Arctic paratroopers save lives in the tropics
November 10, 2011
JOINT BASE ELMENDORF-RICHARDSON, Alaska - About 18 months ago, in the warmth of sunlit tropical Hawaii, an 18th Medical Command assembly stood in tight formation to welcome home 20 heroes from their deployment to Afghanistan. Their work done, the 8th Forward Surgical Team inactivated.
Under the lush palm trees of Fort Shafter, the unit cased its maroon guidon, smartly saluted its commander and meandered off the parade field. Six months later, the approaching Alaskan winter a sharp contrast to the Hawaiian spring, a lone supply officer unceremoniously handed off the same cased guidon, re-activating the now Airborne 8th FST in a new home. Despite few supplies, no personnel and limited experience the unit grew, sought training and embraced its new 'Arctic-Airborne' identity.
Nearly a year later, the unit again found itself in the shade of tropical palm trees, this time proving its mettle as a combat ready Army Forward Surgical Team. After two weeks at the Army Trauma Training Center in Miami and treating 62 patients at one of the nation's busiest Trauma Centers, the Soldiers of the 8th FST (ABN) are ready to deploy, and fight to save the lives of American service members wounded in war.

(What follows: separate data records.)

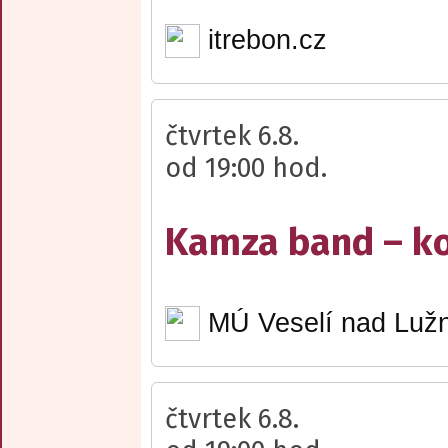
itrebon.cz
čtvrtek 6.8.
od 19:00 hod.
Kamza band – k
MÚ Veselí nad Lužn
čtvrtek 6.8.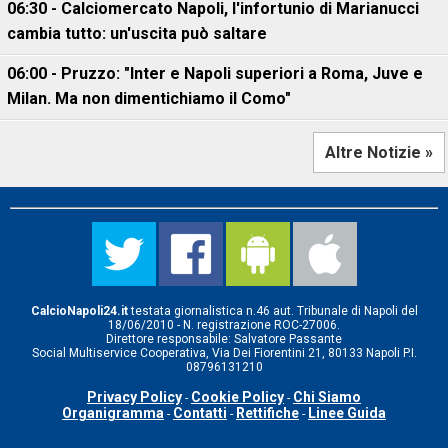
06:30 - Calciomercato Napoli, l'infortunio di Marianucci
cambia tutto: un'uscita può saltare
06:00 - Pruzzo: "Inter e Napoli superiori a Roma, Juve e
Milan. Ma non dimentichiamo il Como"
Altre Notizie »
CalcioNapoli24.it
testata giornalistica n.46 aut. Tribunale di Napoli del
18/06/2010 - N. registrazione ROC-27006.
Direttore responsabile: Salvatore Passante
Social Multiservice Cooperativa, Via Dei Fiorentini 21, 80133 Napoli P.I.
08796131210
Privacy Policy
Cookie Policy
Chi Siamo
-
-
Organigramma
Contatti
Rettifiche
Linee Guida
-
-
-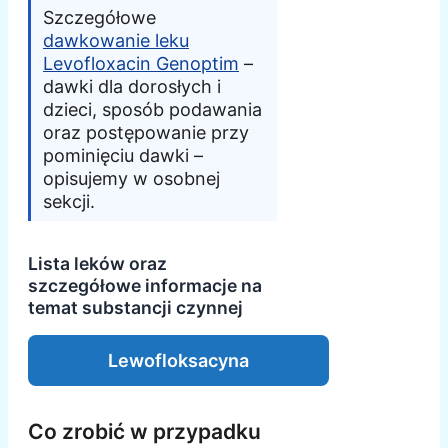
Szczegółowe
dawkowanie leku
Levofloxacin Genoptim
–
dawki dla dorosłych i
dzieci, sposób podawania
oraz postępowanie przy
pominięciu dawki –
opisujemy w osobnej
sekcji.
Lista leków oraz
szczegółowe informacje na
temat substancji czynnej
Lewofloksacyna
Co zrobić w przypadku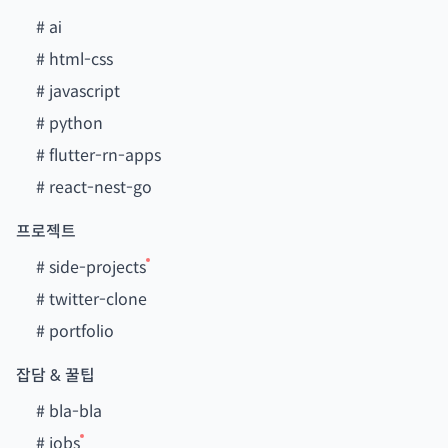
#
ai
#
html-css
#
javascript
#
python
#
flutter-rn-apps
#
react-nest-go
프로젝트
#
side-projects
#
twitter-clone
#
portfolio
잡담 & 꿀팁
#
bla-bla
#
jobs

"As a young team, we have not yet had the opportunity to work together treating acute trauma patients. Success in our deployed mission, fighting to save life and limb, is impossible without a team focused approach to trauma. At ATTC we have had an outstanding opportunity to rehearse that care. Our experiences there further strengthened our team with confidence that we can make a vital difference for critically injured fellow Soldiers," said Maj. Nathan Marsh, the team's commander.
In collaboration with the University of Miami's Ryder Trauma Center, ATTC opened as the official pre-deployment training center for the Army's Forward Surgical Teams a month after the Sept. 11, 2001, terrorist attacks. A decade later, nearly 100 surgical teams have rotated through the intensive two-week program, which includes team-building exercises, a mass casualty incident response, and clinical rotations in the hospital's Trauma Resuscitation Unit and surgical areas.
The 8th FST (ABN) trained at the ATTC Oct. 15 - 30. After five days of inprocessing and classes, the team ran the trauma center Oct. 20 - 30.
The ATTC course offers tailored classes to all specialties and skill levels. Everyone in the unit receives a core of didactic training, including instruction in casualty triage, human surgical anatomy, and emergency trauma skills. Classroom lessons are reinforced with multiple simulator-based trauma scenarios and supervised patient care.
Training concluded after the 8th FST (ABN) assumed control of the Ryder Trauma Center for a continuous 48-hour period, evaluating and treating every trauma patient who entered the doors during the Halloween weekend. Everyone from fresh-faced privates to board certified surgeons gained invaluable experience from the training. The team's junior member, Pvt. Anthony Triolo, was especially impressed with the ATTC.
"(It was) the best training I have received from the Army. It gave me an excellent opportunity to work with my new team and see how they do things," he said.
The camaraderie of the unit proved to be its ultimate key to success. From a collection of different personalities, varied specialties, and newly attached team members, a solid motivated core emerged with everyone acting in concert to save the lives of their patients.
None of the members of the 8th FST (ABN) expect an easy deployment. Nevertheless with the skills they honed in Miami and with new insight regarding their team's dynamics and capabilities the 8th FST (ABN) knows it can make a difference to all the heroes who find themselves injured in the war zone.